Askiitians Tutor Team
Last Activity: 5 Months ago
To determine the elongation in the spring when the system is in equilibrium, we need to analyze the forces acting on the masses and how they relate to the spring's properties. Given that the spring constant \( k \) is 1000 N/m, and the masses \( m_1 \) and \( m_2 \) are 2 kg and 3 kg respectively, we can start by calculating the gravitational forces acting on each mass.
Calculating Forces on the Masses
The force due to gravity acting on each mass can be calculated using the formula:
- Force on \( m_1 \): \( F_1 = m_1 \cdot g = 2 \, \text{kg} \cdot 10 \, \text{m/s}^2 = 20 \, \text{N} \)
- Force on \( m_2 \): \( F_2 = m_2 \cdot g = 3 \, \text{kg} \cdot 10 \, \text{m/s}^2 = 30 \, \text{N} \)

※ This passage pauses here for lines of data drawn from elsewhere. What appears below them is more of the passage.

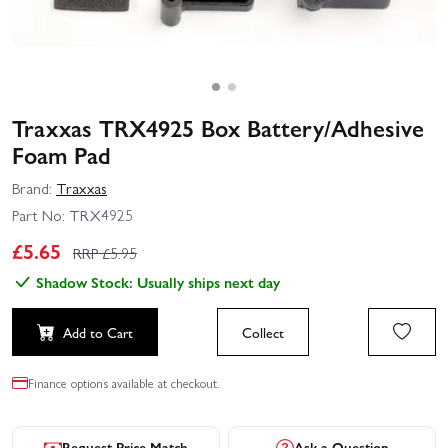
Traxxas TRX4925 Box Battery/Adhesive
Foam Pad
Brand:
Traxxas
Part No:
TRX4925
£
5.65
RRP £
5.95
Shadow Stock: Usually ships next day
Add to Cart
Collect
Finance options available at checkout.
Request Price Match
Ask a Question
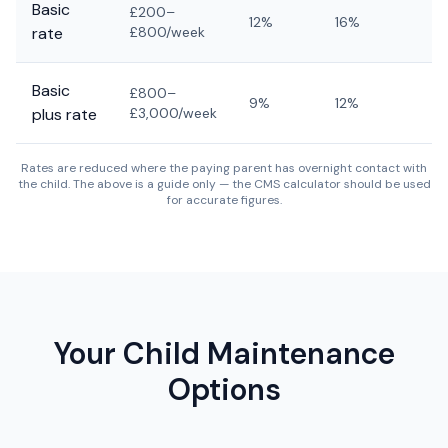
Basic
£200–
12%
16%
1
rate
£800/week
Basic
£800–
9%
12%
1
plus rate
£3,000/week
Rates are reduced where the paying parent has overnight contact with
the child. The above is a guide only — the CMS calculator should be used
for accurate figures.
Your Child Maintenance
Options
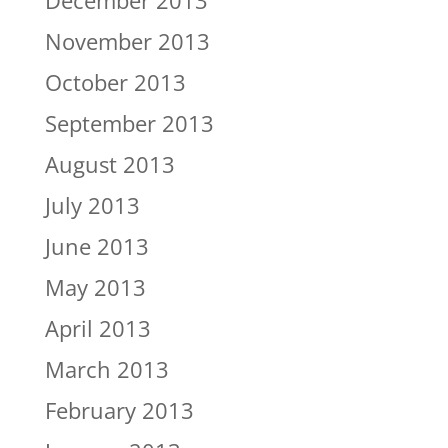
December 2013
November 2013
October 2013
September 2013
August 2013
July 2013
June 2013
May 2013
April 2013
March 2013
February 2013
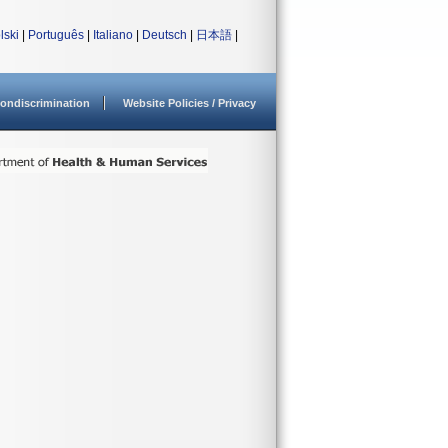
lski
|
Português
|
Italiano
|
Deutsch
|
日本語
|
ondiscrimination
Website Policies / Privacy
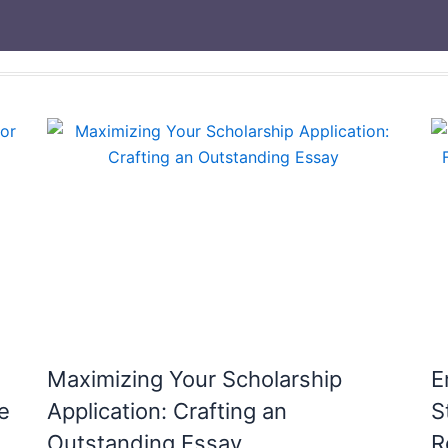
Maximizing Your Scholarship
E
e
Application: Crafting an
S
Outstanding Essay
R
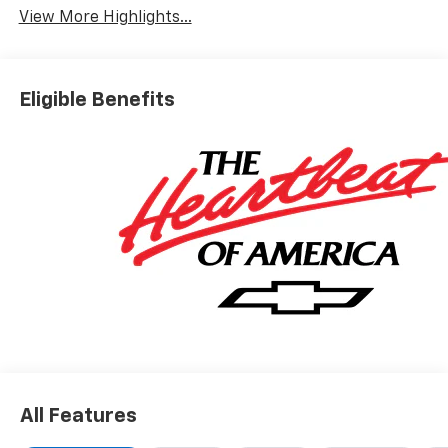
View More Highlights...
Eligible Benefits
All Features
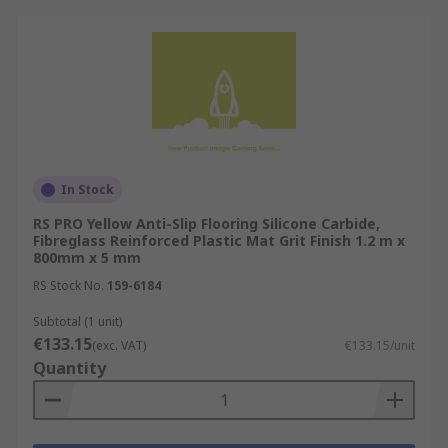
In Stock
RS PRO Yellow Anti-Slip Flooring Silicone Carbide,
Fibreglass Reinforced Plastic Mat Grit Finish 1.2 m x
800mm x 5 mm
RS Stock No.
159-6184
Subtotal (1 unit)
€133.15
(exc. VAT)
€133.15/unit
Quantity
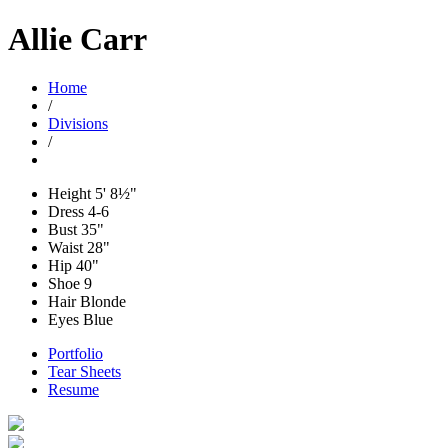
Allie Carr
Home
/
Divisions
/
Height
5' 8½"
Dress
4-6
Bust
35"
Waist
28"
Hip
40"
Shoe
9
Hair
Blonde
Eyes
Blue
Portfolio
Tear Sheets
Resume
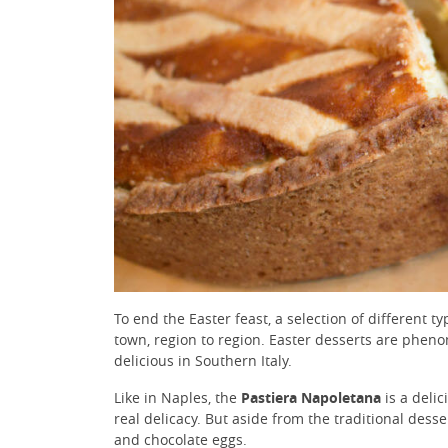
To end the Easter feast, a selection of different t
town, region to region. Easter desserts are phenom
delicious in Southern Italy.
Like in Naples, the
Pastiera Napoletana
is a delic
real delicacy. But aside from the traditional des
and chocolate eggs.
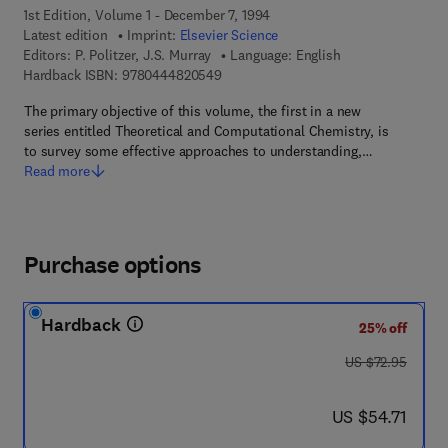
1st Edition, Volume 1 - December 7, 1994
Latest edition
Imprint:
Elsevier Science
Editors:
P. Politzer, J.S. Murray
Language: English
9 7 8 - 0 - 4 4 4 - 8 2 0 5 4 - 9
Hardback ISBN:
9780444820549
The primary objective of this volume, the first in a new
series entitled Theoretical and Computational Chemistry, is
to survey some effective approaches to understanding,…
Read more
Purchase options
Hardback
25% off
was US $72.95
US $72.95
now US $54.71
US $54.71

Understanding the Equilibrium Condition
In equilibrium, the net force acting on the system must be zero. This means that the upward force exerted by the spring must balance the downward forces due to the weights of the two masses. The spring force can be expressed as:
Spring Force: \( F_s = k \cdot x \)
where \( x \) is the elongation of the spring. Since the system is in equilibrium, we can set up the equation:
Net Force: \( F_s = F_2 - F_1 \)
Substituting the values we calculated:
Net Force: \( k \cdot x = 30 \, \text{N} - 20 \, \text{N} \)
This simplifies to:
Spring Force: \( k \cdot x = 10 \, \text{N} \)
Solving for Elongation
Now we can substitute the spring constant into the equation:
1000 N/m \( \cdot x = 10 \, \text{N} \)
To find \( x \), we rearrange the equation:
Elongation: \( x = \frac{10 \, \text{N}}{1000 \, \text{N/m}} = 0.01 \, \text{m} \)
Final Result
The elongation in the spring when the system is in equilibrium is \( 0.01 \, \text{m} \) or \( 1 \, \text{cm} \). This means that the spring stretches by 1 cm due to the difference in weight between the two masses. Understanding this balance of forces is crucial in mechanics, as it illustrates how different components interact in a system.